Maybe you learned something about pulling wire.

"Could be how I am screwing down a box"
It's hard to say here if he was trying to get you to do it a better way, or if it was just non-since. Some of it goes back to how well people take criticism. It's hard for me to take it. As I want to think I'm doing may best. Sometimes you don't want to hear your doing it wrong. It kinda goes on the JW too with his approach. Sometimes I will just say something like: "You make that look hard. Let me show you a different way. See how much easier that went. Which way do you think is better?"

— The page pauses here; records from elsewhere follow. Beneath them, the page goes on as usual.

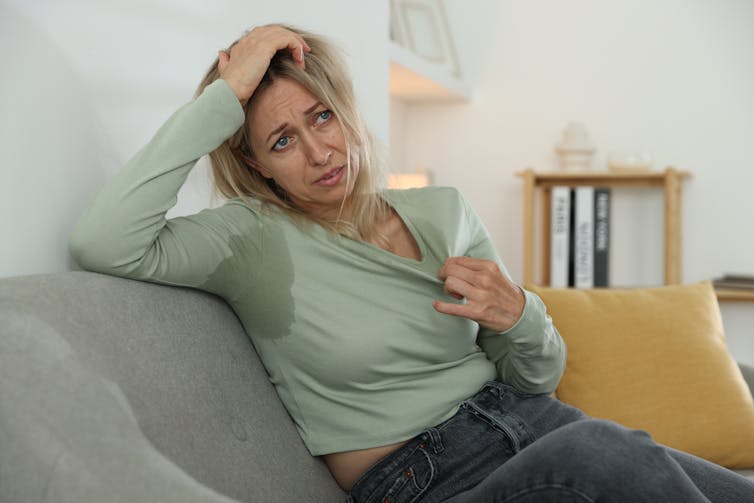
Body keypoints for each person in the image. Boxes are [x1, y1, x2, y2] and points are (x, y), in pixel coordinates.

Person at [69, 24, 754, 503]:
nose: (319, 151)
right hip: (424, 480)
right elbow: (105, 239)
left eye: (322, 117)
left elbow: (538, 377)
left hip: (537, 426)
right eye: (282, 139)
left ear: (347, 110)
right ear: (254, 161)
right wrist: (226, 94)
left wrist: (521, 315)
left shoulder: (445, 211)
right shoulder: (252, 238)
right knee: (601, 451)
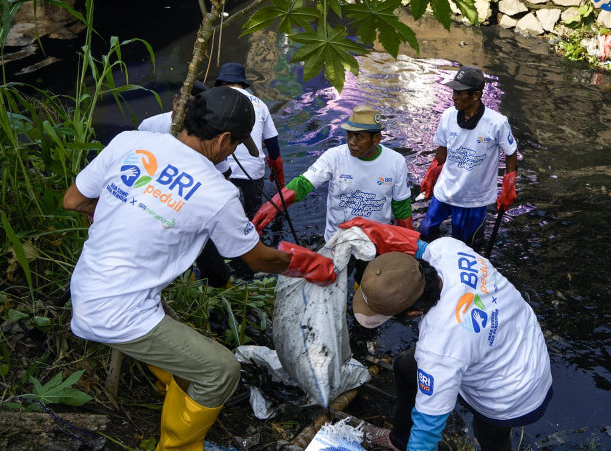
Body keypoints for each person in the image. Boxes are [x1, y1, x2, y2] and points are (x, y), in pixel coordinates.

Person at [63, 87, 336, 450]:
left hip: (86, 285)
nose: (235, 151)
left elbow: (74, 200)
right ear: (224, 139)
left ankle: (174, 392)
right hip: (116, 313)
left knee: (174, 334)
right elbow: (256, 260)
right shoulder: (216, 192)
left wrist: (126, 211)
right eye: (237, 144)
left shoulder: (130, 141)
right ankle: (175, 447)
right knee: (221, 370)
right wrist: (306, 262)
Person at [340, 217, 552, 451]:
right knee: (406, 366)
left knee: (489, 433)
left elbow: (427, 430)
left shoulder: (439, 346)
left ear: (412, 313)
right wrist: (380, 233)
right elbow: (419, 247)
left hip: (513, 393)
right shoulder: (448, 249)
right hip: (521, 339)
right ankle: (398, 441)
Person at [252, 106, 413, 242]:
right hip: (337, 239)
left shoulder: (396, 162)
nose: (351, 141)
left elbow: (402, 209)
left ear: (376, 138)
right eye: (349, 134)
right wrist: (272, 206)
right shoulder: (334, 156)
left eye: (359, 136)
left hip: (375, 241)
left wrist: (409, 243)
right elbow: (303, 184)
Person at [138, 80, 232, 287]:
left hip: (192, 211)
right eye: (181, 106)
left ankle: (220, 289)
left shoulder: (205, 137)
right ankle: (184, 289)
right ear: (175, 101)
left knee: (214, 267)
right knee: (173, 267)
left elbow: (224, 175)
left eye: (191, 111)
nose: (183, 114)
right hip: (156, 206)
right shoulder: (150, 127)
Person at [419, 65, 518, 247]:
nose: (453, 96)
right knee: (425, 233)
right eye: (454, 91)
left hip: (474, 198)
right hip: (445, 191)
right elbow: (442, 150)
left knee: (466, 245)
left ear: (476, 95)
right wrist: (432, 174)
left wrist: (508, 186)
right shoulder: (448, 116)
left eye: (459, 92)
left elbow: (511, 154)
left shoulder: (497, 123)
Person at [215, 62, 284, 219]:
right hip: (253, 169)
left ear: (223, 83)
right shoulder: (260, 104)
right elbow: (272, 141)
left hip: (223, 170)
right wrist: (276, 166)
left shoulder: (215, 101)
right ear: (242, 83)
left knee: (225, 213)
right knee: (254, 214)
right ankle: (255, 238)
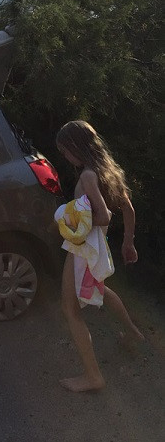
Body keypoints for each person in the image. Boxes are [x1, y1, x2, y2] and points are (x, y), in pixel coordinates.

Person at [55, 120, 144, 392]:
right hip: (97, 245)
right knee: (101, 289)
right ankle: (133, 333)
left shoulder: (87, 176)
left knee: (70, 309)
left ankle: (93, 377)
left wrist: (72, 223)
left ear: (75, 146)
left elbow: (104, 215)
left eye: (65, 150)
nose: (65, 156)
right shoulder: (108, 171)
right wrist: (128, 243)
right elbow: (128, 209)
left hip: (83, 248)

"How I let go of the chalk line"
Oh you SOB. I hate it when you get a nice clean chalk line and then the other person lets go of the end, making a big mess. 1st time it happens you tell the person not to let go. After 2nd time you tell em not to let go every time you snap another line. The 3rd time they let go, they say "you forgot to remind me that time", trying to blame you. At that point it should be time out time in the gang box for them. 

"Not having a certain amount of black and white tape on me"
A role of each?

"I swear he does to get under my skin"
Some people are hard to work with. That can happen the rest of your career. Really it doesn't matter what career. It's just life. Deal with it. If you get chance for a change the go for it. It's not forever. I have quit jobs just because I get tired of certain people.

"I put up with it but it never seems like he is ever happy when I do something right"
Your expecting a reward or a pat on the back. Good leaders give the workers credit for doing a good job. Not everyone's a good leader. Don't expect a pat on the back every J-box you hang. Your reward is in the form of a paycheck. Your acknowledgement for doing a good job is having a job tomorrow. 

"He uses comments that show belittlement"
People getting in the trade always seem to hear some trash talk. Not saying it's right, but it's happened with most people in the trade.

Good luck to you and hang in there.


----------